What about cognitive impairment? The COVID-associated brain fog struck me acutely—no different from the experience of millions of other people—but I never recognized it as the onset of a new process, ME/CFS. Rather, I marveled at how similar long-COVID felt compared with a standard crummy day of fibromyalgia. (Low-dose naltrexone, like 2 mg twice daily, helps many fibromyalgia patients; it has been found quite useful for long-COVID. Somehow, the diseases are linked.)

Orthostatic intolerance? Yes. My enduring issue of poor standing worsened distinctly with COVID. I stagger often.

So how does a family physician, a professional who studies disease all day long, not identify a new process in himself? Easy. By not asking the right questions. And by sporting a tough-it-out attitude during a global pandemic.

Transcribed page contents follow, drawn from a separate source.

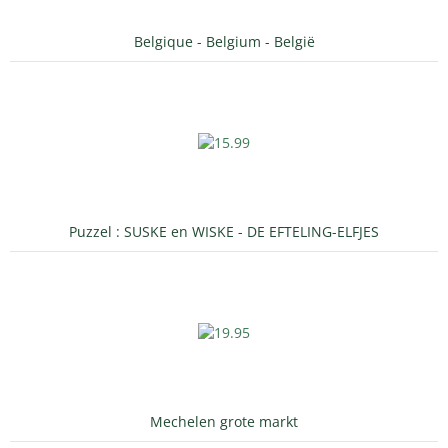
Belgique - Belgium - België
Puzzel : SUSKE en WISKE - DE EFTELING-ELFJES
Mechelen grote markt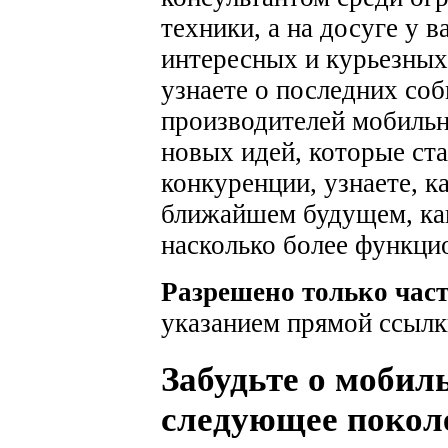
техники, а на досуге у 
интересных и курьезных
узнаете о последних соб
производителей мобильн
новых идей, которые ста
конкуренции, узнаете, к
ближайшем будущем, как
насколько более функци
Разрешено только час
указанием прямой ссылк
Забудьте о мобил
следующее поколе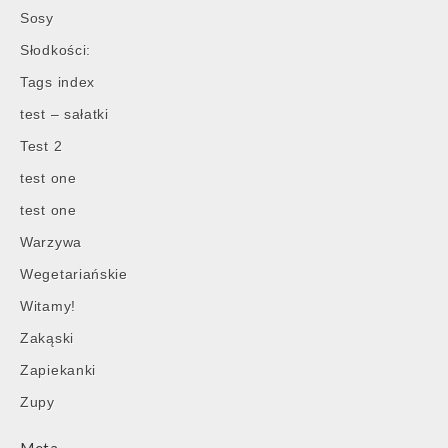
Sosy
Słodkości:
Tags index
test – sałatki
Test 2
test one
test one
Warzywa
Wegetariańskie
Witamy!
Zakąski
Zapiekanki
Zupy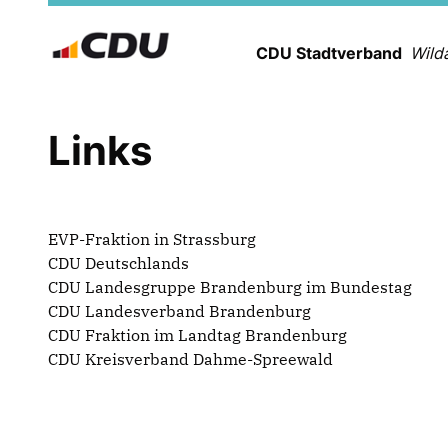
CDU Stadtverband
Wild
Links
EVP-Fraktion in Strassburg
CDU Deutschlands
CDU Landesgruppe Brandenburg im Bundestag
CDU Landesverband Brandenburg
CDU Fraktion im Landtag Brandenburg
CDU Kreisverband Dahme-Spreewald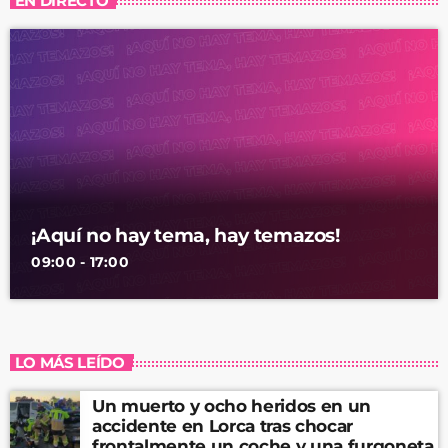
EN DIRECTO
¡Aquí no hay tema, hay temazos!
09:00 - 17:00
LO MÁS LEÍDO
Un muerto y ocho heridos en un
accidente en Lorca tras chocar
frontalmente un coche y una furgoneta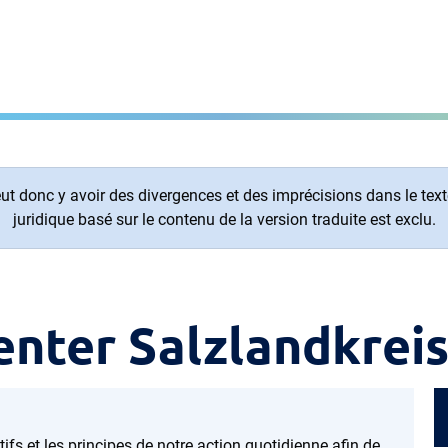
t donc y avoir des divergences et des imprécisions dans le texte.
juridique basé sur le contenu de la version traduite est exclu.
enter Salzlandkrei
ifs et les principes de notre action quotidienne afin de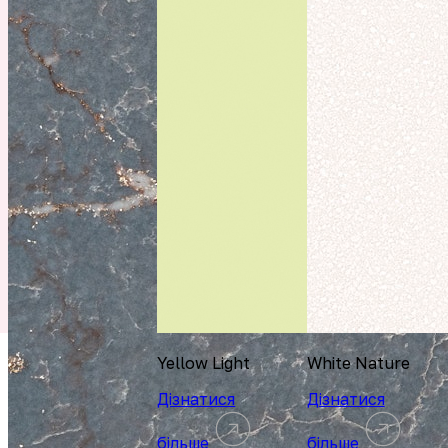
Yellow Light
White Nature
Дізнатися
Дізнатися
більше
більше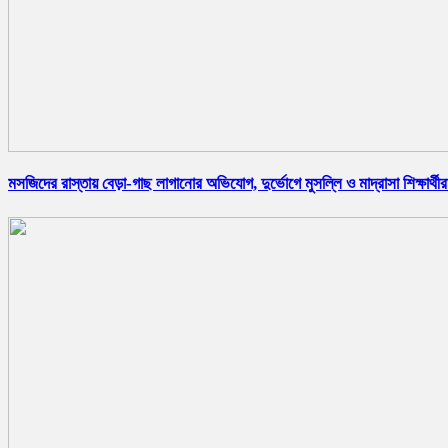
মসজিদের রাস্তায় বেড়া-গাছ লাগানোর অভিযোগ, দুর্ভোগে মুসল্লি ও মাদ্রাসা শিক্ষার্থীর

More importantly, how many of my patients, and my colleagues’ patients, with my variety pack of seemingly unrelated symptoms, ought to have ME/CFS added to their problem list? An estimated one to two million Americans have ME/CFS, but over ninety percent are currently undiagnosed or misdiagnosed.

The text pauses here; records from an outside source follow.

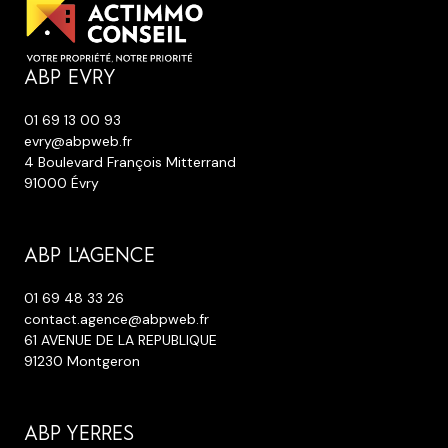
ABP EVRY
01 69 13 00 93
evry@abpweb.fr
4 Boulevard François Mitterrand
91000 Évry
ABP L'AGENCE
01 69 48 33 26
contact.agence@abpweb.fr
61 AVENUE DE LA REPUBLIQUE
91230 Montgeron
ABP YERRES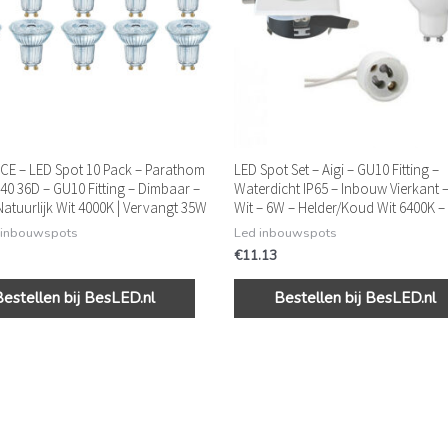
E – LED Spot 10 Pack – Parathom
LED Spot Set – Aigi – GU10 Fitting –
40 36D – GU10 Fitting – Dimbaar –
Waterdicht IP65 – Inbouw Vierkant 
Natuurlijk Wit 4000K | Vervangt 35W
Wit – 6W – Helder/Koud Wit 6400K 
 inbouwspots
Led inbouwspots
€
11.13
Bestellen bij BesLED.nl
Bestellen bij BesLED.nl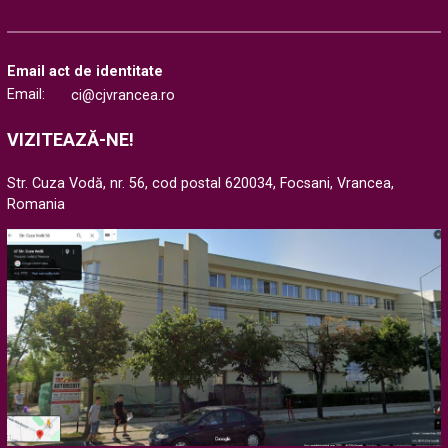
Email act de identitate
Email:
ci@cjvrancea.ro
VIZITEAZĂ-NE!
Str. Cuza Vodă, nr. 56, cod postal 620034, Focsani, Vrancea,
Romania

The syndrome was first recognized in the 1800s. Scholarly groups gave it various names—neurasthenia (late 1800s), atypical poliomyelitis (1930-1950s), epidemic neuromyasthenia (emphasizing muscle pains), ME (myalgic encephalomyelitis), chronic Epstein-Barr virus syndrome (1970-1980s), chronic fatigue syndrome (1988), CFIDS (chronic fatigue immune dysfunction syndrome), and SEID (systemic exertion intolerance disease). Each attempt to define the disease enhanced our current understanding of ME/CFS. Unfortunately, there is still no single diagnostic test, no single proven cause, and no single treatment option for this complex disease.

Is there any utility in identifying and naming such an amorphous syndrome? For suffering patients, I believe there is. Absolutely. Correctly naming a problem, even if it’s inscrutable and incurable, gives context to sufferers and their families. The right name functions as an anchor point for healthcare providers laboring to understand and treat their patients’ symptoms. Identifying and documenting this difficult syndrome, whenever possible, is the right and loving thing to do. But if there’s no cure, what does it matter? I asked Edna St. Vincent Millay, and this was her reply.

Love is Not All

By Edna St. Vincent Millay (1892-1950)

Love is not all: it is not meat nor drink

Nor slumber nor a roof against the rain;

Nor yet a floating spar to men that sink

And rise and sink and rise and sink again;

Love can not fill the thickened lung with breath,

Nor clean the blood, nor set the fractured bone;

Yet many a man is making friends with death

Even as I speak, for lack of love alone.

It may well be that in a difficult hour,

Pinned down by pain and moaning for release,

Or nagged by want past resolution’s power,

I might be driven to sell your love for peace,

Or trade the memory of this night for food.

It may well be. I do not think I would.